Frasa "Insha'Allah" berfungsi sebagai pengakuan atas keterbatasan manusia dan ekspresi ketergantungan sepenuhnya kepada Allah. Kelalaiannya merupakan bentuk kesombongan dengan berbicara tentang masa depan seolah-olah seseorang memiliki pengetahuan pasti tentang yang gaib.

Implikasi Teologis

Ulama menekankan bahwa kegagalan untuk mengucapkan "Insha'Allah" tidak menyebabkan Allah mencegah kelahiran sebagai hukuman, melainkan menunjukkan bahwa pernyataan pria itu pada dasarnya cacat dari awal karena mengklaim kepastian tentang hal-hal yang hanya menjadi pengetahuan ilahi.

Satu kelahiran yang terjadi—menghasilkan anak yang tidak lengkap—lebih lanjut menggambarkan bahwa bahkan ketika peristiwa sebagian terwujud, hal itu terjadi sesuai dengan kebijaksanaan sempurna Allah, bukan harapan manusia.

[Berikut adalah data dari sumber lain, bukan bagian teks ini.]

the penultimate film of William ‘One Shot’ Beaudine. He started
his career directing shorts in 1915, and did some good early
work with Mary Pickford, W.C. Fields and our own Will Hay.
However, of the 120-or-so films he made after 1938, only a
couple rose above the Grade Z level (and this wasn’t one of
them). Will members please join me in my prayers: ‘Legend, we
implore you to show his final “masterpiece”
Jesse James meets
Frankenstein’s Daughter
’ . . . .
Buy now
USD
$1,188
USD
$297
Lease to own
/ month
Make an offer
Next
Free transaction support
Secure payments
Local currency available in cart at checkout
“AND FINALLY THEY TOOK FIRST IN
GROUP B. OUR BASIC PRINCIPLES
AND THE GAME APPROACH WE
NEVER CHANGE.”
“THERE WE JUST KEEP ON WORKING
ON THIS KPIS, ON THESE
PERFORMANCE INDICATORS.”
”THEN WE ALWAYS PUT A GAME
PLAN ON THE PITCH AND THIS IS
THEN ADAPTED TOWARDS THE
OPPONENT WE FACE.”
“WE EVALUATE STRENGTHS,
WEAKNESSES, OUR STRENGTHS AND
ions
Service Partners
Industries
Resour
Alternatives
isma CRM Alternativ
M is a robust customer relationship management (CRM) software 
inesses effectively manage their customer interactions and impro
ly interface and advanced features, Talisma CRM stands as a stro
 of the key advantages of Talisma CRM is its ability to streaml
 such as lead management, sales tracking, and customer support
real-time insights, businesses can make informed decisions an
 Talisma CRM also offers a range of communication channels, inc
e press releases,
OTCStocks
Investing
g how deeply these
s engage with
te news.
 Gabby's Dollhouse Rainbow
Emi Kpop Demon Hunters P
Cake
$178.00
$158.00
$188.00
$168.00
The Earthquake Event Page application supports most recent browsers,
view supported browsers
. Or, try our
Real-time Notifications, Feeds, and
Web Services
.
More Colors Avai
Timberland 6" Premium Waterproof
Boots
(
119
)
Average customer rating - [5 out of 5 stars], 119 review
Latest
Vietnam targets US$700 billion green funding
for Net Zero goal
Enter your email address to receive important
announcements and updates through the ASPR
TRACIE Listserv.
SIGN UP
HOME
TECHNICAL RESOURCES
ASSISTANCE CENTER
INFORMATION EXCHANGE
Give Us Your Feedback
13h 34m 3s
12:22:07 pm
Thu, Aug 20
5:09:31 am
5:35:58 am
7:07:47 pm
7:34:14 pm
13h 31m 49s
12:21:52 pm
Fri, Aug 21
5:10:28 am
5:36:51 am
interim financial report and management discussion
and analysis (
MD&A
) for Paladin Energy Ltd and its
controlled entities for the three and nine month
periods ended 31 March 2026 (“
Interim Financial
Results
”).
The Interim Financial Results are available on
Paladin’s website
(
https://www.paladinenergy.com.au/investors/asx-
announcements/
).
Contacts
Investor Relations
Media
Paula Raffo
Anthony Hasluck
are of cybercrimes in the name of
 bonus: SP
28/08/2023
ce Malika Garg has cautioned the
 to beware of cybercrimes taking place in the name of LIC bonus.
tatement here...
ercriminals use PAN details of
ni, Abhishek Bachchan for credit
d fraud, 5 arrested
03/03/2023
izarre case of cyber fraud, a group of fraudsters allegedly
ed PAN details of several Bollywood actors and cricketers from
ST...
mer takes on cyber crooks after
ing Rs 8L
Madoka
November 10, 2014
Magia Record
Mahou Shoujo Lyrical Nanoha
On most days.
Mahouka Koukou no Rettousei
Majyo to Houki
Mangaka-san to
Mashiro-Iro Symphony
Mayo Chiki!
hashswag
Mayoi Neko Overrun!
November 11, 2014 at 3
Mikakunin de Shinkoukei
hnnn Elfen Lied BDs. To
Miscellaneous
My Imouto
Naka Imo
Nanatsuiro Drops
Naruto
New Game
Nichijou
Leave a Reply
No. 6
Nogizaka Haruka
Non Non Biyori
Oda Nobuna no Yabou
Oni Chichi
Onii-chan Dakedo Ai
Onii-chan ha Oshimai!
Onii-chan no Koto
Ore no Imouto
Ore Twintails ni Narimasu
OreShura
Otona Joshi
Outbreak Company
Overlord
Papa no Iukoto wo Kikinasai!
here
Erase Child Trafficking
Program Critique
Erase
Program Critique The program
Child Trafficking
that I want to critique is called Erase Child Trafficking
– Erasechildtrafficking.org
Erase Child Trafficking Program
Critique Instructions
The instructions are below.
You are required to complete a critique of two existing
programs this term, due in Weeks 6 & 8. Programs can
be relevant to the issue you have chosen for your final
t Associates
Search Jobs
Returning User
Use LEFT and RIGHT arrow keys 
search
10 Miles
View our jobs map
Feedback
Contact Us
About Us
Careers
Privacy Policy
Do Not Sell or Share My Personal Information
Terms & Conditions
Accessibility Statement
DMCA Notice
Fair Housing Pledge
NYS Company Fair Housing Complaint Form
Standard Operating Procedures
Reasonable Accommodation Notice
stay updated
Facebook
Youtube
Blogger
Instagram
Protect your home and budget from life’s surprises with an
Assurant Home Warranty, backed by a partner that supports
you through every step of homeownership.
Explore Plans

Penerapan Praktis dalam Kehidupan Muslim

Ajaran ini menginstruksikan Muslim untuk mengkondisikan semua pernyataan tentang rencana masa depan dengan "Insha'Allah," mengikuti perintah Al-Quran: "Dan jangan sekali-kali kamu mengatakan tentang sesuatu, 'Sesungguhnya aku akan mengerjakan itu besok,' kecuali [dengan menyertakan], 'Jika Allah menghendaki'" (Quran 18:23-24).

Praktik ini menumbuhkan kerendahan hati, mengakui kedaulatan ilahi, dan menyelaraskan ucapan manusia dengan kebenaran teologis. Ini berfungsi sebagai pengingat konstan bahwa kesuksesan dan hasil akhirnya bergantung pada izin dan ketetapan Allah.